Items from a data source
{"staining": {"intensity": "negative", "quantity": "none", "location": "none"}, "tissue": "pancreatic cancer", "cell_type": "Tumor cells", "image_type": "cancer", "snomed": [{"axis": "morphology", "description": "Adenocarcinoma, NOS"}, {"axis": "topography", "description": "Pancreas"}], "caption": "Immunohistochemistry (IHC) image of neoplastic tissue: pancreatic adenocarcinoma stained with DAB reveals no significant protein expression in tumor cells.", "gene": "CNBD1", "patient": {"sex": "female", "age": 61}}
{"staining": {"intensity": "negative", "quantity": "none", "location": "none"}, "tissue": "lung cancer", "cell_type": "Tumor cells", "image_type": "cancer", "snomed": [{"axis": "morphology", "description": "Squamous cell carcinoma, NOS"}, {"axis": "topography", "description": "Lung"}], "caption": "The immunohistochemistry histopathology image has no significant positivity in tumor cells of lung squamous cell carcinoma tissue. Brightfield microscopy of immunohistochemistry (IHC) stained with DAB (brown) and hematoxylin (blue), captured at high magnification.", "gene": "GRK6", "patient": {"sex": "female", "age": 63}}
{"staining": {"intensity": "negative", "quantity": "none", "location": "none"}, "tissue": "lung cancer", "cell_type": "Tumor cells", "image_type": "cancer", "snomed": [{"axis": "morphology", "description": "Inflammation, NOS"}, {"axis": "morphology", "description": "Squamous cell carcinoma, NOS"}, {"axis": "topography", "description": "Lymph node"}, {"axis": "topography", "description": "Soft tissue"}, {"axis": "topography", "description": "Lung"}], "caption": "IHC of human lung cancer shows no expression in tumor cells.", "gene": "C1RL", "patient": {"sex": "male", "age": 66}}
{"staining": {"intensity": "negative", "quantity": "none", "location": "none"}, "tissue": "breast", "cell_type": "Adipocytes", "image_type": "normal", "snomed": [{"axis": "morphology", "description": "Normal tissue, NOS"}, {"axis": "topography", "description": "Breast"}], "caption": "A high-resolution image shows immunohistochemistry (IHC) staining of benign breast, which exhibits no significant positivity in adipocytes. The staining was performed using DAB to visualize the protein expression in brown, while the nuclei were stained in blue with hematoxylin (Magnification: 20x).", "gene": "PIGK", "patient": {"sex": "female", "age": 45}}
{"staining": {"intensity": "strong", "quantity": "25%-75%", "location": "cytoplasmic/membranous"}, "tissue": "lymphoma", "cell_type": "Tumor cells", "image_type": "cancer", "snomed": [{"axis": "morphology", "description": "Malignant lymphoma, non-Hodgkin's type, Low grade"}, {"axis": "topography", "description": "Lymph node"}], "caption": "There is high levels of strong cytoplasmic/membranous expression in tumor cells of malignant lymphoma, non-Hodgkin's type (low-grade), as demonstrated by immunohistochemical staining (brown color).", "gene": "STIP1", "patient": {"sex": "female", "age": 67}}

• AIM OF THE TASK: Give back the records above exactly, limited to the lines between the one holding "immunohistochemistry histopathology image" and the one holding "of human lung", inclusive.

• ANSWER TO THIS TASK:
{"staining": {"intensity": "negative", "quantity": "none", "location": "none"}, "tissue": "lung cancer", "cell_type": "Tumor cells", "image_type": "cancer", "snomed": [{"axis": "morphology", "description": "Squamous cell carcinoma, NOS"}, {"axis": "topography", "description": "Lung"}], "caption": "The immunohistochemistry histopathology image has no significant positivity in tumor cells of lung squamous cell carcinoma tissue. Brightfield microscopy of immunohistochemistry (IHC) stained with DAB (brown) and hematoxylin (blue), captured at high magnification.", "gene": "GRK6", "patient": {"sex": "female", "age": 63}}
{"staining": {"intensity": "negative", "quantity": "none", "location": "none"}, "tissue": "lung cancer", "cell_type": "Tumor cells", "image_type": "cancer", "snomed": [{"axis": "morphology", "description": "Inflammation, NOS"}, {"axis": "morphology", "description": "Squamous cell carcinoma, NOS"}, {"axis": "topography", "description": "Lymph node"}, {"axis": "topography", "description": "Soft tissue"}, {"axis": "topography", "description": "Lung"}], "caption": "IHC of human lung cancer shows no expression in tumor cells.", "gene": "C1RL", "patient": {"sex": "male", "age": 66}}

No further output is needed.